J’ai demandé au praticien si la puissante perception d’être pris dans une récurrence l’avait aidé d’une manière ou d’une autre : « En vous voyant piégé dans la récurrence, avez-vous pu cesser de répéter certains des schémas qui sous-tendent cette répétition? »

« Non », a-t-il répondu avec détermination, comme s’il avait déjà soigneusement réfléchi à cette question. « L’échelle à laquelle tout cela m’a été présenté était si grande que changer quoi que ce soit semblait désespérément impossible.Ainsi, bien que ce soit de loin l’impression la plus profonde que j’aie eue d’être endormi, de me comporter comme une machine et d’être enfermé dans un cycle de répétition mécanique, je n’ai pas été en mesure d’appliquer cette expérience.
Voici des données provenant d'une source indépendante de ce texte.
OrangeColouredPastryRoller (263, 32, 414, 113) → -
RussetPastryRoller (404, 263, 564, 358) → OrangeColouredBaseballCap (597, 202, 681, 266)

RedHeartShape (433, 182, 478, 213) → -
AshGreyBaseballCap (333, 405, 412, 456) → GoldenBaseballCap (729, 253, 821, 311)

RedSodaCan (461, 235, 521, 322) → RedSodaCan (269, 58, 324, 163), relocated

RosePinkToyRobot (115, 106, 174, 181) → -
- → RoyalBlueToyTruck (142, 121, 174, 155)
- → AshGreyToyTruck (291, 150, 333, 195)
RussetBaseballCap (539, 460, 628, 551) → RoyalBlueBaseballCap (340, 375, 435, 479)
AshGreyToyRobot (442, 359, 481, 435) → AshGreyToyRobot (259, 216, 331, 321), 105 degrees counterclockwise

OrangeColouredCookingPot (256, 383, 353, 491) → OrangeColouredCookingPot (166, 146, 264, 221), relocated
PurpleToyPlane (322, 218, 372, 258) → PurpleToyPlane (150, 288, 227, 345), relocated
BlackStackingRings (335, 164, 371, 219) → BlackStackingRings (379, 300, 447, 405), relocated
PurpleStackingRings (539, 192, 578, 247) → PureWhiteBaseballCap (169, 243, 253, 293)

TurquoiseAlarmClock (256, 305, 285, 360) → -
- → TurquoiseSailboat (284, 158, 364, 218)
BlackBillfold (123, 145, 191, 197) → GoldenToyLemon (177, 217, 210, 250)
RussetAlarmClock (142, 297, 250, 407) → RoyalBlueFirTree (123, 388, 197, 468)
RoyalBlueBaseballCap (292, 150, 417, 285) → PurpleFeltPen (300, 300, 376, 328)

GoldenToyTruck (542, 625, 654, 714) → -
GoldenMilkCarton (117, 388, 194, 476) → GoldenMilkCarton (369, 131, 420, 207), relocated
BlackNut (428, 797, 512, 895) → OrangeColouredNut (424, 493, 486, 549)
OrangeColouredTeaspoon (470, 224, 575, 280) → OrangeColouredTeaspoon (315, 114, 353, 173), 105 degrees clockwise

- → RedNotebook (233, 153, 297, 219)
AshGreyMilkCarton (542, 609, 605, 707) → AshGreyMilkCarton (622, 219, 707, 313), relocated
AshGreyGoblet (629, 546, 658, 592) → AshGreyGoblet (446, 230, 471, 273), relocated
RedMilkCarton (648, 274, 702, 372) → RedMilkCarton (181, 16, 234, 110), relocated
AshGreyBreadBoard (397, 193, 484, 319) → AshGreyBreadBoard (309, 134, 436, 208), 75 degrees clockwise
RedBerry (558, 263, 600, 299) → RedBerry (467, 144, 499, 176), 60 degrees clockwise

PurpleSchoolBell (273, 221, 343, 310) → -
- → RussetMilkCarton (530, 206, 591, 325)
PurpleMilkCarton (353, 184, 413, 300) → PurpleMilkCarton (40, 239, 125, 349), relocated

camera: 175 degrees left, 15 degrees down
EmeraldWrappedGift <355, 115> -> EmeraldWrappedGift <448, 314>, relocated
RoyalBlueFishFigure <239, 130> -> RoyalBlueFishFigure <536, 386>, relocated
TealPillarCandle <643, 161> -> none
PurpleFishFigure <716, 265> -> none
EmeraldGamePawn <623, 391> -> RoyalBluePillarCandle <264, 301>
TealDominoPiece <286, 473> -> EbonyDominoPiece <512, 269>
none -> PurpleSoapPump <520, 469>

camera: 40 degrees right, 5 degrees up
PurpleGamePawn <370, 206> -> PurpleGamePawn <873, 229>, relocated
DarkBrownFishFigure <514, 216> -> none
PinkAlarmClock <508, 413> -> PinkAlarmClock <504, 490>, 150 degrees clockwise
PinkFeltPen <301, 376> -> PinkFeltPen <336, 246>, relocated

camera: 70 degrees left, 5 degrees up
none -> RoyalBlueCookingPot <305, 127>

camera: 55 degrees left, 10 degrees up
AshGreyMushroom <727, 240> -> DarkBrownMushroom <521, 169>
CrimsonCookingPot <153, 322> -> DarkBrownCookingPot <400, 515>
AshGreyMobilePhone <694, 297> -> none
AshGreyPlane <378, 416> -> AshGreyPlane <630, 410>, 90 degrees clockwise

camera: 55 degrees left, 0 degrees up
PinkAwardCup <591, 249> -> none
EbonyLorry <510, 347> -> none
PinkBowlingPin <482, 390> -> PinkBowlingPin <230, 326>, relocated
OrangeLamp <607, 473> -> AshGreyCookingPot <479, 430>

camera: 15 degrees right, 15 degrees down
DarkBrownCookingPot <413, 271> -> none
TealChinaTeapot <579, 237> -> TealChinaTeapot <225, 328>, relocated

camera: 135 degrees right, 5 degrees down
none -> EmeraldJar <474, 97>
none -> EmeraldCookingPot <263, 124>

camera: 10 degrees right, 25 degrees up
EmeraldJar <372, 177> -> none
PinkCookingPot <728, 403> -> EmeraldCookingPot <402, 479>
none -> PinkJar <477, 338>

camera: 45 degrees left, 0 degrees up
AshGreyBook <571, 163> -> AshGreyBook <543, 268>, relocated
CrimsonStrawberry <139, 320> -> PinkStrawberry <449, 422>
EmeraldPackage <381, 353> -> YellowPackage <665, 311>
Je n’ai pas pu trouver la volonté d’arrêter de répéter le schéma dont j’avais été témoin ».

Si les drogues génèrent des perceptions sur lesquelles nous ne pouvons pas agir, la seule option qui nous reste est de les prendre encore et encore, en espérant qu’au cours d’un de nos voyages, par un coup de chance, nous puissions tomber sur un effort susceptible de donner lieu à une action. Bien entendu, cela se traduit rapidement par une dépendance, et c’est l’une des raisons pour lesquelles les drogues sont déconseillées dans cet enseignement.

L’autre raison réside dans les conséquences involontaires de l’acquisition gratuite de ce qui nous coûterait normalement un travail long et assidu. Les visions objectives que nous recevons en prenant des drogues sont comme des prêts bancaires. Nous sommes tenus de les rembourser, ce qui, dans le contexte de ce travail, signifie agir en conséquence. Si quelqu’un prend un prêt pour rénover une maison, mais gaspille le prêt sans réaliser la rénovation, la banque le tiendra pour responsable. Elle peut lui prêter plus d’argent, mais à un taux d’intérêt beaucoup plus élevé. S’il contracte bêtement un prêt après l’autre, il fera bientôt faillite. Et si nous continuons à souhaiter des réalisations extraordinaires sans nous préoccuper d’actualiser ce qu’elles tentent de nous montrer, nous cristallisons en nous l’envie d’acquérir quelque chose pour rien. Nous ne développons jamais la volonté. Notre Essence fait faillite.